Jul. 17th, 2003

serinde: (Default)
Our Wednesday night campaign is definitely gamist. I know this. I accept it, for the most part (or am resigned to it, occasionally). But every now and again, my simulationist nature stands up and howls like a whipped puppy.

The party is in this little town in a forest, which is having problems. The local wild elves, which have never been a problem before (both groups studiously avoiding each other), started killing off the villagers a few months ago. The town mayor tried to go out and talk to them to find out WTF, and was found massacred a few days later. Slightly after that, a ghostly horseman appeared and killed any villagers who tried to leave the area. We appear and must Fix These Problems.

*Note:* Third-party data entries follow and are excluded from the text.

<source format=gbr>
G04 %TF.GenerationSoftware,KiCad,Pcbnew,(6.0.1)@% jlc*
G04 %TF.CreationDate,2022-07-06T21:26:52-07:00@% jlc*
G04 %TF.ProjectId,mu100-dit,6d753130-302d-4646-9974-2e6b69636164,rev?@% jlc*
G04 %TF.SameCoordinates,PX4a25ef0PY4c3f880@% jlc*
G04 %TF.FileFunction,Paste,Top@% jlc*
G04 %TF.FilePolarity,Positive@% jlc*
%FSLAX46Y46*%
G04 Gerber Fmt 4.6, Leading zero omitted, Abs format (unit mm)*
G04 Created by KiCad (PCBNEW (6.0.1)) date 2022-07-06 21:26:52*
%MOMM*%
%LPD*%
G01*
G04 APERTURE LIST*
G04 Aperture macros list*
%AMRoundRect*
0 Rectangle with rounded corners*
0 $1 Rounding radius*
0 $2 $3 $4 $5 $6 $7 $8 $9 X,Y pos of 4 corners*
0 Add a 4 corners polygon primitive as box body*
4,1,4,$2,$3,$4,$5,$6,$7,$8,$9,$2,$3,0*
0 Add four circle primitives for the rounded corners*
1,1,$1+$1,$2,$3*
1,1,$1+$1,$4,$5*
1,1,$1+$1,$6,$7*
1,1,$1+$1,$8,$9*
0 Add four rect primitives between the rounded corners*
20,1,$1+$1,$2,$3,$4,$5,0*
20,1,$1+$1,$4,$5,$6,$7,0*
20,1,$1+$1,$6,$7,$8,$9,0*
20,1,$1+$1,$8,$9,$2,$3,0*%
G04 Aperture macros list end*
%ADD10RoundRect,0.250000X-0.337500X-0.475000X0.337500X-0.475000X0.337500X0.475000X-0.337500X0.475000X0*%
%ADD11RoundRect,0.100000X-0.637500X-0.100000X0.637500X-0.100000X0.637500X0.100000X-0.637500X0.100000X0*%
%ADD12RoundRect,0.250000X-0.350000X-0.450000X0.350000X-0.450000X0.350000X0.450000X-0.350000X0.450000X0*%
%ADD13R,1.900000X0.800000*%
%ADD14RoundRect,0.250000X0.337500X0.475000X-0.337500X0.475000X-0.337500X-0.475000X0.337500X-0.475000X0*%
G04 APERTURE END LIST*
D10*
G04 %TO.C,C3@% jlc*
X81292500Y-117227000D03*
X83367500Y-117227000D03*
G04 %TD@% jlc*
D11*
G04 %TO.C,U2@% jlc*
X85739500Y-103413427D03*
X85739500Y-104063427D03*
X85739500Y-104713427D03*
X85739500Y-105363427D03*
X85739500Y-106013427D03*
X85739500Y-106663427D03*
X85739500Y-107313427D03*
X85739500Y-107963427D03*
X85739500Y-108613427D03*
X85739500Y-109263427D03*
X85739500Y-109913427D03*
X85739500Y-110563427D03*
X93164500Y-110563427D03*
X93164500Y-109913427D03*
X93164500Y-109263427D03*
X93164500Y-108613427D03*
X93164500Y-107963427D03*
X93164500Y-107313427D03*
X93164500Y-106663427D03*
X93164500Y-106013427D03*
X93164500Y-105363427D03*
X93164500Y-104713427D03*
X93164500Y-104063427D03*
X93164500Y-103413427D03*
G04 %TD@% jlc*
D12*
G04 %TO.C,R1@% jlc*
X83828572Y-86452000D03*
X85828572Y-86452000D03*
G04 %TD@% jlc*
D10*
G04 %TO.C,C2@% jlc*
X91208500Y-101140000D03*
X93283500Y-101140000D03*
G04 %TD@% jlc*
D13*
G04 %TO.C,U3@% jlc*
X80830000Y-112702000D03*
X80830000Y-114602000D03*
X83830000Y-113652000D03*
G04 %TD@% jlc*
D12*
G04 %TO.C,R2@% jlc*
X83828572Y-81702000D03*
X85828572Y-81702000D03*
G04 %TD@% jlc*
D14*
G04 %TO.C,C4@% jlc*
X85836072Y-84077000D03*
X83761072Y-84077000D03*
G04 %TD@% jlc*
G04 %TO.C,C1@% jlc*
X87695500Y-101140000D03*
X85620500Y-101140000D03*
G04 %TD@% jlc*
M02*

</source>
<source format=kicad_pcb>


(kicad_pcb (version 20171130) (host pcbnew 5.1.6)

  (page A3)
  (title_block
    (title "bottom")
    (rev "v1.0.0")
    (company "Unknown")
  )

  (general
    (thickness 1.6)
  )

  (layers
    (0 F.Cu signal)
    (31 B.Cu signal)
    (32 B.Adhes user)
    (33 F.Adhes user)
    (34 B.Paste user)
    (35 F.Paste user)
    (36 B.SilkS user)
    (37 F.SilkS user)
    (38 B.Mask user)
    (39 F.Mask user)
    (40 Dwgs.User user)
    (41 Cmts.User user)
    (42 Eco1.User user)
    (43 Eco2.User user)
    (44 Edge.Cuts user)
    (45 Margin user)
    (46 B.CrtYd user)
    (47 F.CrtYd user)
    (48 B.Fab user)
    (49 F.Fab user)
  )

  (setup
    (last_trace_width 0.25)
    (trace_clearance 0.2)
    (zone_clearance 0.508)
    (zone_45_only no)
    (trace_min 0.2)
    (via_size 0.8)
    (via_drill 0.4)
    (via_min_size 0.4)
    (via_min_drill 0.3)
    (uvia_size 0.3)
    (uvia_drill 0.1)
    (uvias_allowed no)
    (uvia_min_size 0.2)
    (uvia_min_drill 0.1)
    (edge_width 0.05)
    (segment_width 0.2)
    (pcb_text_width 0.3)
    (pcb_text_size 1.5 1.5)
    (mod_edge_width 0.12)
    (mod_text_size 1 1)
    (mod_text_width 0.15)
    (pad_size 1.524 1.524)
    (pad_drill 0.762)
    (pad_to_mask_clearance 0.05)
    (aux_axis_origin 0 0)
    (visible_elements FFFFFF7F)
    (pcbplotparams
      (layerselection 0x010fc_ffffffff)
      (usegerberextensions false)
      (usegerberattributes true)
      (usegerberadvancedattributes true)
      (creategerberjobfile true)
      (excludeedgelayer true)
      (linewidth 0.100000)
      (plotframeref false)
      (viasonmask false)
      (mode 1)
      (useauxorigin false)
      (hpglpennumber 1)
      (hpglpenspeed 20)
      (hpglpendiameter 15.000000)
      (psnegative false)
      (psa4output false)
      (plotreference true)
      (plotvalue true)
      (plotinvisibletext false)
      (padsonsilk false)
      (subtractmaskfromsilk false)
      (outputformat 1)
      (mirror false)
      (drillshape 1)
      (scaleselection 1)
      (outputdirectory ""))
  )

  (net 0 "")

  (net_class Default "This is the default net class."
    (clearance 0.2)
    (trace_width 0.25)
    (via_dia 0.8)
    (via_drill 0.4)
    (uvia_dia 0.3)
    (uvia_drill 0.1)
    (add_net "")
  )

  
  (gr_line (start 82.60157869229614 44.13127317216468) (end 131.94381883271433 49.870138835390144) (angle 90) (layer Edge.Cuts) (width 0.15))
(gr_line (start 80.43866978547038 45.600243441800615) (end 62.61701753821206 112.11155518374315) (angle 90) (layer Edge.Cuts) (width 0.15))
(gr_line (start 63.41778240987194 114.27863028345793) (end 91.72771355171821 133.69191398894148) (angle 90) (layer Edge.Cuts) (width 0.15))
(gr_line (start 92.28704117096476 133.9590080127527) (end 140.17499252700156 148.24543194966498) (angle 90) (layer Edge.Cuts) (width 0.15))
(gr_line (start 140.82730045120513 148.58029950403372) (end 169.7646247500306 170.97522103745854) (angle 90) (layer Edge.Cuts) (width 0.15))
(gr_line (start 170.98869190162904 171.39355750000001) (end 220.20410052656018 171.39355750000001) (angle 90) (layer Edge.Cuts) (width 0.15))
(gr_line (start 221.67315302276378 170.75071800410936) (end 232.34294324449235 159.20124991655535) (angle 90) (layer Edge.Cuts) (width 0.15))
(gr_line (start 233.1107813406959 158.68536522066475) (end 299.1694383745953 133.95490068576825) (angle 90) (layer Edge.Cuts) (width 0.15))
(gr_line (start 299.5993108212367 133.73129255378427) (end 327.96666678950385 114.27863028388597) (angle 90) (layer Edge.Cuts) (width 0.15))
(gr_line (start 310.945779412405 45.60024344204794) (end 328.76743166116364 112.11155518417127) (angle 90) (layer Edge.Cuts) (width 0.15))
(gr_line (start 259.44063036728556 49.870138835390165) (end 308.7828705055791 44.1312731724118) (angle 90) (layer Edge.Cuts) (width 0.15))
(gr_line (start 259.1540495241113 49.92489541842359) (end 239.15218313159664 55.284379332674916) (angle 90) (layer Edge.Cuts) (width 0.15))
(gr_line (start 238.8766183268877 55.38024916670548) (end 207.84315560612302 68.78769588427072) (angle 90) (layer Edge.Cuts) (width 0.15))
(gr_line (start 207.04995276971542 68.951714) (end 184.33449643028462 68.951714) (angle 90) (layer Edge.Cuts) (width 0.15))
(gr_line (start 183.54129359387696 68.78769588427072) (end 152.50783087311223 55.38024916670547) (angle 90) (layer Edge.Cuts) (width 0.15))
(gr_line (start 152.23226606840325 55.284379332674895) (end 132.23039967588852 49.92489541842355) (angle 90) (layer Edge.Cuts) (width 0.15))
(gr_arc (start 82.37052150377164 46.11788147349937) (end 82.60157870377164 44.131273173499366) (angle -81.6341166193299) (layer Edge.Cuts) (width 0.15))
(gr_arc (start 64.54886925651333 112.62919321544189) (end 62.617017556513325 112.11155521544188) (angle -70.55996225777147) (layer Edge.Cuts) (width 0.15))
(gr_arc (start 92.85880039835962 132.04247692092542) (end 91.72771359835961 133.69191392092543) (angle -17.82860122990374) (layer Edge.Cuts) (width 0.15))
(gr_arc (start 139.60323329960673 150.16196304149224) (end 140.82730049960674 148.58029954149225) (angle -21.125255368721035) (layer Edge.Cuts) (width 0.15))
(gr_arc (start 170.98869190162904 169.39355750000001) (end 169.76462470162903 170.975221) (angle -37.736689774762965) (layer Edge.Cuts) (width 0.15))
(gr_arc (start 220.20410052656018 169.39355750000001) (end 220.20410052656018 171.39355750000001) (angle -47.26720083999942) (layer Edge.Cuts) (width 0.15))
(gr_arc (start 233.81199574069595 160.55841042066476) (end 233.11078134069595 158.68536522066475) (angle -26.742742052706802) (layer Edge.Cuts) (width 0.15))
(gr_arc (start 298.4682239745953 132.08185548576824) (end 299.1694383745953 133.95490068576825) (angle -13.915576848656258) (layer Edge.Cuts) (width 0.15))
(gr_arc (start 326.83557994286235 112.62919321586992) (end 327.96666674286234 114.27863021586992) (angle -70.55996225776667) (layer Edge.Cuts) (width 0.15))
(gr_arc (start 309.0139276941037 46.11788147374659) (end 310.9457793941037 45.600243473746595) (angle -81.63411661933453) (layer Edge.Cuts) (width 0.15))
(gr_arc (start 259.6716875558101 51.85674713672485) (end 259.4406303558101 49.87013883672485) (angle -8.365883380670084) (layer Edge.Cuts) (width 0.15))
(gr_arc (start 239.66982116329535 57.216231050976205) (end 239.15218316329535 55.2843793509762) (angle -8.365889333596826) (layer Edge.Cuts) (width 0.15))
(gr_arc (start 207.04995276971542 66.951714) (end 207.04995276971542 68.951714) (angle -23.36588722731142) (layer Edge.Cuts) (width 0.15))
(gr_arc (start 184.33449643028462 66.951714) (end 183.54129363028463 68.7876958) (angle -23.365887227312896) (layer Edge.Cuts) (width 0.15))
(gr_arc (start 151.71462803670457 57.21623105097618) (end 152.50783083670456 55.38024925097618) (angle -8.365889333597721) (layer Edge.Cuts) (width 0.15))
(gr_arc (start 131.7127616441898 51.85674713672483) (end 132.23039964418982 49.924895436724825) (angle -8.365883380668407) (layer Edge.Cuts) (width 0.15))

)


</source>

So, here I am, roleplaying. Drea's logic is, the horseman only kills people who try to leave, whereas the elves are randomly shooting people in town (from the cover of the trees), and in fact tried to do so the first day we were there. Therefore, the elves are the clear and present danger. So we should try and find out what their problem is, as we are a lot harder to kill than a town mayor.

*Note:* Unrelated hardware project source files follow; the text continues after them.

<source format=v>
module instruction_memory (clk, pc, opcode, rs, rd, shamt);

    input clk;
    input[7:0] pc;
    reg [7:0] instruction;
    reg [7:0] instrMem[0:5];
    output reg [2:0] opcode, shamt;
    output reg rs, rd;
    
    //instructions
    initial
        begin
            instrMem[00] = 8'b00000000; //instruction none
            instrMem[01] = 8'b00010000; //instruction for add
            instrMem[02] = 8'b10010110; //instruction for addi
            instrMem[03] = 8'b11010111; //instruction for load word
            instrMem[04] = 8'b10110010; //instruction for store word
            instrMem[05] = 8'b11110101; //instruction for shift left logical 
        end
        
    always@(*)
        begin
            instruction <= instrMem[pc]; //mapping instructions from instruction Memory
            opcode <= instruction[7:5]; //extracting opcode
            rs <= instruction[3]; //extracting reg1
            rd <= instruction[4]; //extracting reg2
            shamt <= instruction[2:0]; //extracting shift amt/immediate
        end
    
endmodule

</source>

We spent the entire evening trying to find the elves. At the end of it, the DM broke down and said "you won't be able to find them now. There's a reason for it, but you will not be able to talk to them at this time." Okay. So it's a module. It makes me crazy, but that's the way it goes...

But WHY did we have to spend an entire night shitting around with this, if that was a foregone conclusion? Why did he make it super-hard to track (which I succeeded at anyways for the first bit), and after we lost the trail, did he still make us able to follow the general direction? It's like we're getting the worst of both the simulationist and the gamist models: things will behave like they would in the real world until the point where it might actually solve the problem in a non-module-approved way. Gaaaah.

If you have no idea what I'm bibbling about, click here.

[Edit: I actually have a big chunk of dramatist in me (quelle surprise), but our game often doesn't even register on the dramatist axis, so I didn't bring that up.]